**EXERCISE GOAL**
Only lines containing the word "depth" belong in the answer; copy each one from the records.

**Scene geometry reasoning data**
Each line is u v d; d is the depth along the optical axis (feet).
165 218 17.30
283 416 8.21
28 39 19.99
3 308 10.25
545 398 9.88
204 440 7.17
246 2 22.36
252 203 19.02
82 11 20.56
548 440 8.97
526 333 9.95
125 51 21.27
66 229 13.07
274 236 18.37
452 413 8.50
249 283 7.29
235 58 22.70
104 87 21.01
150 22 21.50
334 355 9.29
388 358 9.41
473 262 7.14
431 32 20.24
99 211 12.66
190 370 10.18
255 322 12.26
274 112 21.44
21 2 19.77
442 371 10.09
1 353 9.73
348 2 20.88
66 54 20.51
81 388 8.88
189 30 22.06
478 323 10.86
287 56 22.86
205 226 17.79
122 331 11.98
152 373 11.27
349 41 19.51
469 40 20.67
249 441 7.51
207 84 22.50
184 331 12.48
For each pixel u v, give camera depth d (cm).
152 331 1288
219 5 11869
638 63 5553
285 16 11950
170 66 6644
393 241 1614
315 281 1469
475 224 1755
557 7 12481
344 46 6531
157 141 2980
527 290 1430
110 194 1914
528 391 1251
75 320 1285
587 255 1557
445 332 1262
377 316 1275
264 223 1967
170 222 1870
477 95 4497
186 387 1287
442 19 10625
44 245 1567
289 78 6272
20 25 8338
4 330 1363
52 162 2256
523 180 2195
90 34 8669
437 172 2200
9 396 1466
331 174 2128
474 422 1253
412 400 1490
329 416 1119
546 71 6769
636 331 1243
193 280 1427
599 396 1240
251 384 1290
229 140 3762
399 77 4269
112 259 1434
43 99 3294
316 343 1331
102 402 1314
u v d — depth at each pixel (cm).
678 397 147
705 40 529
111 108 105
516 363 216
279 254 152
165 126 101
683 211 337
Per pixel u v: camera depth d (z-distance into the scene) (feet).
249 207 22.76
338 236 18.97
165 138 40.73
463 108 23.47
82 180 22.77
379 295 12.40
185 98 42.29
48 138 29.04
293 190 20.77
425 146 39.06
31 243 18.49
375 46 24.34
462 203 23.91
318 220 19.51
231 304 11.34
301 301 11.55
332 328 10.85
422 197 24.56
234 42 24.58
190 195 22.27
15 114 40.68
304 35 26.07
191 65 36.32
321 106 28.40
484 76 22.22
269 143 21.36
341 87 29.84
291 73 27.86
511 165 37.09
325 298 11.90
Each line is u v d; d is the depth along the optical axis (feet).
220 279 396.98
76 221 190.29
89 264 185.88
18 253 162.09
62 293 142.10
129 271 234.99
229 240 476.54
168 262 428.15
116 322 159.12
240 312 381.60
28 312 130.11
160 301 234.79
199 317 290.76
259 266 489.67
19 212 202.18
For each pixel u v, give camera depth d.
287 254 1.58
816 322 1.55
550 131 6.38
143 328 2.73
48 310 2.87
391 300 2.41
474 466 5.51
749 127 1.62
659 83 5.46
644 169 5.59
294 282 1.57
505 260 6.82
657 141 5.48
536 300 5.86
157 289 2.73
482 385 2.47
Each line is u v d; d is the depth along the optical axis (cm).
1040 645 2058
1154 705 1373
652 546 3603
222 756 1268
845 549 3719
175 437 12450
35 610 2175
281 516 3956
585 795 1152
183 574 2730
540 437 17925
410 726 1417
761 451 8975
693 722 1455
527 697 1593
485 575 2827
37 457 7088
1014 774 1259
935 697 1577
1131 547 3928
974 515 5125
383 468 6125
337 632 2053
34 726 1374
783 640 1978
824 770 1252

**RESPONSE BELOW**
Each line is u v d; d is the depth along the optical axis (feet).
For each pixel u v, give camera depth d (cm).
u v d — depth at each pixel (cm).
Per pixel u v: camera depth d (z-distance into the scene) (feet).
Each line is u v d; d is the depth along the optical axis (feet).
For each pixel u v, give camera depth d.
Each line is u v d; d is the depth along the optical axis (cm).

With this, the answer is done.